• What needs to be done
Output each line of the data word for word, from the first through the line that holds "ETINGKAT INTERMEDIATE LOT", and leave off whatever follows.

• Records shown

***

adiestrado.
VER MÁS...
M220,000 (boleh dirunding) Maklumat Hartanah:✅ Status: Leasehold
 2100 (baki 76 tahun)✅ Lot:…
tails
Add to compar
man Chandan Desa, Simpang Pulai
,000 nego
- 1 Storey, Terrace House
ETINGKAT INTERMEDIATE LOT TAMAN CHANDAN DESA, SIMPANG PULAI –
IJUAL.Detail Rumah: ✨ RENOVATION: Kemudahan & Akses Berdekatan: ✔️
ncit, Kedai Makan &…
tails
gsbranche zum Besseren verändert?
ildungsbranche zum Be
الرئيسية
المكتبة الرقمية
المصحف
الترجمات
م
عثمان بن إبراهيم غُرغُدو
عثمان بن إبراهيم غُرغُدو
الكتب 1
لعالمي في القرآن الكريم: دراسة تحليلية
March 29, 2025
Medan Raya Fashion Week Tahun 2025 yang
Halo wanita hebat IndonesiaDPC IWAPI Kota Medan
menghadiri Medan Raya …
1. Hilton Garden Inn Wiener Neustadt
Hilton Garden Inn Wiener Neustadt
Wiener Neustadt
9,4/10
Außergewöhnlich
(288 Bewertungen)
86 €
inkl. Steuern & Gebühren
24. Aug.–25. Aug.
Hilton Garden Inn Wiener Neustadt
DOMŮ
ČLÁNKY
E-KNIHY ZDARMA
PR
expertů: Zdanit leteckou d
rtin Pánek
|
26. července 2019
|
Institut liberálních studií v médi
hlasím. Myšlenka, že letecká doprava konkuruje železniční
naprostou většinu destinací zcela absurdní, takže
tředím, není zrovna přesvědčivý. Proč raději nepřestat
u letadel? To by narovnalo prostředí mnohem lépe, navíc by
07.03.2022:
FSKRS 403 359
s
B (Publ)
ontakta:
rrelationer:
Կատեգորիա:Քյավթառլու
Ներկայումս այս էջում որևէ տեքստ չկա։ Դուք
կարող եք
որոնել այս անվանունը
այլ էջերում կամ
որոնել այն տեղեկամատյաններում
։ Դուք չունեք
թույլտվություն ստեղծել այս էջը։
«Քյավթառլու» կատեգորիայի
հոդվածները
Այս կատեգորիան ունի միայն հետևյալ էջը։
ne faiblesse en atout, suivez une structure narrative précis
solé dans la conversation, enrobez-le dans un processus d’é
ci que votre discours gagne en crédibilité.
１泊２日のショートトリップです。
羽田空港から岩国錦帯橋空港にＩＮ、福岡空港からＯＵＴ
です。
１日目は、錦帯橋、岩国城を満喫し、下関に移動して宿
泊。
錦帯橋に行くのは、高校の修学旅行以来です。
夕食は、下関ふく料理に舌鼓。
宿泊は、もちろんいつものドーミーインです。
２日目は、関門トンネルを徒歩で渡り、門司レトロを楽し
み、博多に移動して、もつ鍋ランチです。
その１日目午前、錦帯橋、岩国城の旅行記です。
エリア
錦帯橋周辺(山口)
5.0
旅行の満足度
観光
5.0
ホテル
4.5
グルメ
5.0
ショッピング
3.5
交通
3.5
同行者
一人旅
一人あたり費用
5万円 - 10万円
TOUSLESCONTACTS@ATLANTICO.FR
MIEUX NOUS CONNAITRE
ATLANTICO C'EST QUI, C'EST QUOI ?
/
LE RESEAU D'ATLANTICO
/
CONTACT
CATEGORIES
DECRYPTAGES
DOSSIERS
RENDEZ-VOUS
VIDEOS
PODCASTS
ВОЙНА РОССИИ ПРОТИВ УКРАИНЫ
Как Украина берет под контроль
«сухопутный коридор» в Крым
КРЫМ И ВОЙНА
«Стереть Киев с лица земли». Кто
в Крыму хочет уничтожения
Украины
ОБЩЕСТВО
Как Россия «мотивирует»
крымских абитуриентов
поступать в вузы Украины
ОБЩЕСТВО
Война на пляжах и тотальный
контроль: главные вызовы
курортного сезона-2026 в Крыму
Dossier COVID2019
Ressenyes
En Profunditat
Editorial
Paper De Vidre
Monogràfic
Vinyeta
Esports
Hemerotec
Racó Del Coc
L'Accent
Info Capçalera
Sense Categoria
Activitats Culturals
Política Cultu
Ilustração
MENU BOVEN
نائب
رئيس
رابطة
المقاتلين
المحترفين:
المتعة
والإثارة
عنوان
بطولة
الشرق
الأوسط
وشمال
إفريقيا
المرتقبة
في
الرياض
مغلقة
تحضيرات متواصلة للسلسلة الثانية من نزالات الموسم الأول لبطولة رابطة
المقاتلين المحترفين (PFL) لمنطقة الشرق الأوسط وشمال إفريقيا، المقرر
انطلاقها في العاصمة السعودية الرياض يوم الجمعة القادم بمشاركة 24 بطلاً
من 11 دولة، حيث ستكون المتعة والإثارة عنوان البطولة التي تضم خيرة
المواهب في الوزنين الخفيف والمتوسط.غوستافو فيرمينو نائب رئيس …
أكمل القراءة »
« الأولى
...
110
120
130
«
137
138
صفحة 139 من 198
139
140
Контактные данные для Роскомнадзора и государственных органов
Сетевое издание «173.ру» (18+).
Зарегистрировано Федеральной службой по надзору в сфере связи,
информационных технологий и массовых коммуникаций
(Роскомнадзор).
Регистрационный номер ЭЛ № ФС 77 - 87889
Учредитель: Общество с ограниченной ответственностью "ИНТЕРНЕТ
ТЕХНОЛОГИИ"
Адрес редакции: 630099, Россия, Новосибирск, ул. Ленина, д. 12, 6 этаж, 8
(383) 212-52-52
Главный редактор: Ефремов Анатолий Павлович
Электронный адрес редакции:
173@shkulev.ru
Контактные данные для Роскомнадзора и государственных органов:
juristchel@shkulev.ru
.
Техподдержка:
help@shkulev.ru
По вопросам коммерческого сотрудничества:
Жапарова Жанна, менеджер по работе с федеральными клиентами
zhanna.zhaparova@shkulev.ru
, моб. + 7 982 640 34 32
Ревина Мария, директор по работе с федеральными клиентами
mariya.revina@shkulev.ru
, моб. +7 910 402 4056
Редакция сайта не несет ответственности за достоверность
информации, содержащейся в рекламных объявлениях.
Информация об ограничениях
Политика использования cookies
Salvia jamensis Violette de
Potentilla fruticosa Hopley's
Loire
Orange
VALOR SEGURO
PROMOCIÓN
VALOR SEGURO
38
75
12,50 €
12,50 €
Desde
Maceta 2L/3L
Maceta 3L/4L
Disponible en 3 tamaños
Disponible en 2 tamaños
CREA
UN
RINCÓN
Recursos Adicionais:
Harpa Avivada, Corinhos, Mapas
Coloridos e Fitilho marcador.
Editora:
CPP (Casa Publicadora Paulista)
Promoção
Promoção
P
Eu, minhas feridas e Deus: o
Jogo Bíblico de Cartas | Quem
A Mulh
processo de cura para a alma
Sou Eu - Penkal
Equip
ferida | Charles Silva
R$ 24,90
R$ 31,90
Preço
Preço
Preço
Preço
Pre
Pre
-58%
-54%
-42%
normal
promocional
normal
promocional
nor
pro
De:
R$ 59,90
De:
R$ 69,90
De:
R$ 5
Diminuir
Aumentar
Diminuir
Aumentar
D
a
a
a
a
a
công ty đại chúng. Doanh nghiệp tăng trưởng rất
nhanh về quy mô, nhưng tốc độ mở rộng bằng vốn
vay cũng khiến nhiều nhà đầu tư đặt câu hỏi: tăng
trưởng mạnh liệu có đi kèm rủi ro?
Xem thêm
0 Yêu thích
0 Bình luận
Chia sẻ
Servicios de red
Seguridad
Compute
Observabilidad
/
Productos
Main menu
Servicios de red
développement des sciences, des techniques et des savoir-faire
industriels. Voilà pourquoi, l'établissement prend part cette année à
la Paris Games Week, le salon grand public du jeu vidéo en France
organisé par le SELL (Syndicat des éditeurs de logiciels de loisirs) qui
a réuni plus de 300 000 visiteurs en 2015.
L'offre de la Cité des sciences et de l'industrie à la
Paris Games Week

***

• Result for this exercise
adiestrado.
VER MÁS...
M220,000 (boleh dirunding) Maklumat Hartanah:✅ Status: Leasehold
 2100 (baki 76 tahun)✅ Lot:…
tails
Add to compar
man Chandan Desa, Simpang Pulai
,000 nego
- 1 Storey, Terrace House
ETINGKAT INTERMEDIATE LOT TAMAN CHANDAN DESA, SIMPANG PULAI –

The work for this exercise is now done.